### Assignment:
Which lines of the data below include the string "National"? Return each of them.

### Recorded information:
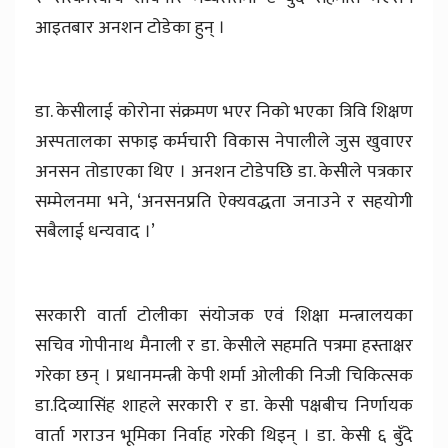
आइतबार अनशन टोडेका हुन् ।
डा. केसीलाई कोरोना संक्रमण भएर निको भएका त्रिवि शिक्षण
अस्पतालका सफाइ कर्मचारी विकास नेपालीले जुस खुवाएर
अनसन तोडाएका थिए । अनशन टोडेपछि डा. केसीले पत्रकार
सम्मेलनमा भने, ‘अनसनप्रति ऐक्यवद्धता जनाउने र सहयोगी
सबैलाई धन्यवाद ।’
सरकारी वार्ता टोलीका संयोजक एवं शिक्षा मन्त्रालयका
सचिव गोपीनाथ मैनाली र डा. केसीले सहमति पत्रमा हस्ताक्षर
गरेका छन् । प्रधानमन्त्री केपी शर्मा ओलीकी निजी चिकित्सक
डा.दिव्यासिंह शाहले सरकारी र डा. केसी पक्षबीच निर्णायक
वार्ता गराउन भूमिका निर्वाह गरेकी थिइन् । डा. केसी ६ बुँदे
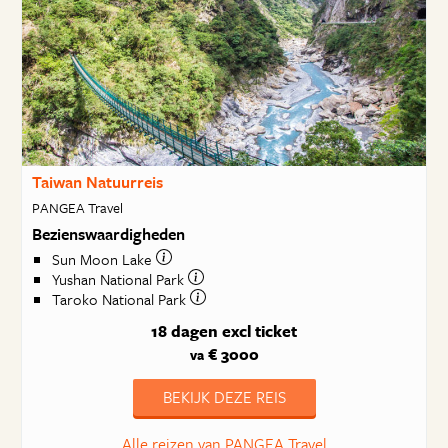
Taiwan Natuurreis
PANGEA Travel
Bezienswaardigheden
Sun Moon Lake
Yushan National Park
Taroko National Park
18 dagen
excl ticket
€ 3000
va
BEKIJK DEZE REIS
Alle reizen van PANGEA Travel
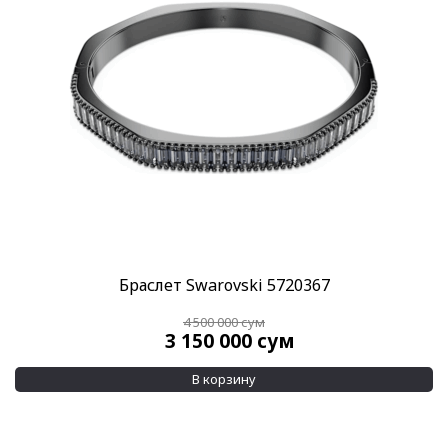
Браслет Swarovski 5720367
4 500 000
сум
3 150 000
сум
В корзину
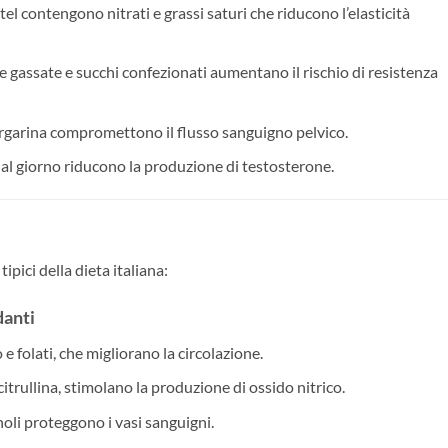
stel contengono nitrati e grassi saturi che riducono l’elasticità
ite gassate e succhi confezionati aumentano il rischio di resistenza
argarina compromettono il flusso sanguigno pelvico.
no al giorno riducono la produzione di testosterone.
tipici della dieta italiana:
danti
 folati, che migliorano la circolazione.
 citrullina, stimolano la produzione di ossido nitrico.
noli proteggono i vasi sanguigni.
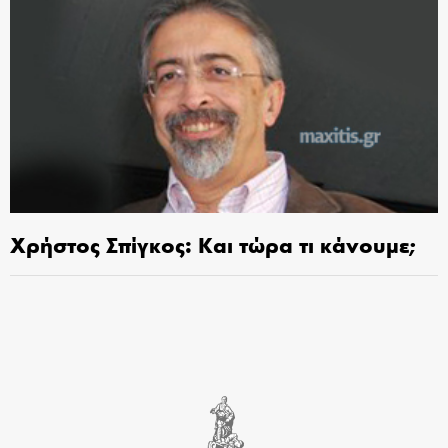
Χρήστος Σπίγκος: Και τώρα τι κάνουμε;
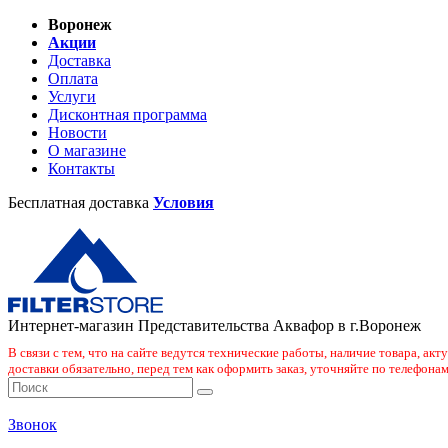
Воронеж
Акции
Доставка
Оплата
Услуги
Дисконтная программа
Новости
О магазине
Контакты
Бесплатная доставка
Условия
Интернет-магазин Представительства Аквафор в г.Воронеж
В связи с тем, что на сайте ведутся технические работы, наличие товара, ак
доставки обязательно, перед тем как оформить заказ, уточняйте по телефонам
Звонок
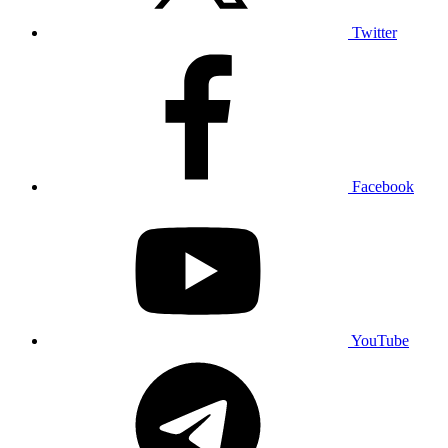
Twitter
Facebook
YouTube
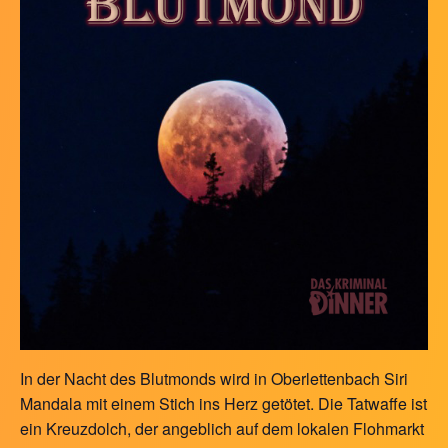
In der Nacht des Blutmonds wird in Oberlettenbach Siri
Mandala mit einem Stich ins Herz getötet. Die Tatwaffe ist
ein Kreuzdolch, der angeblich auf dem lokalen Flohmarkt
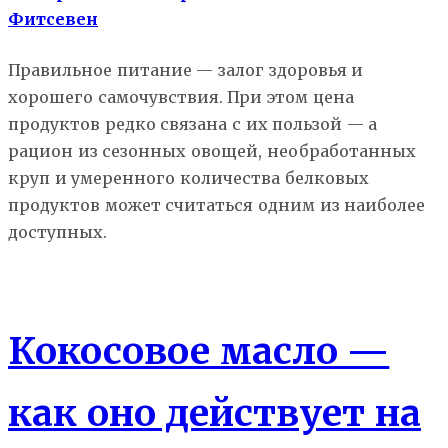
Фитсевен
Правильное питание — залог здоровья и
хорошего самочувствия. При этом цена
продуктов редко связана с их пользой — а
рацион из сезонных овощей, необработанных
круп и умеренного количества белковых
продуктов может считаться одним из наиболее
доступных.
Состав еды
Кокосовое масло —
как оно действует на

### Solution to the exercise:
Yushan National Park
Taroko National Park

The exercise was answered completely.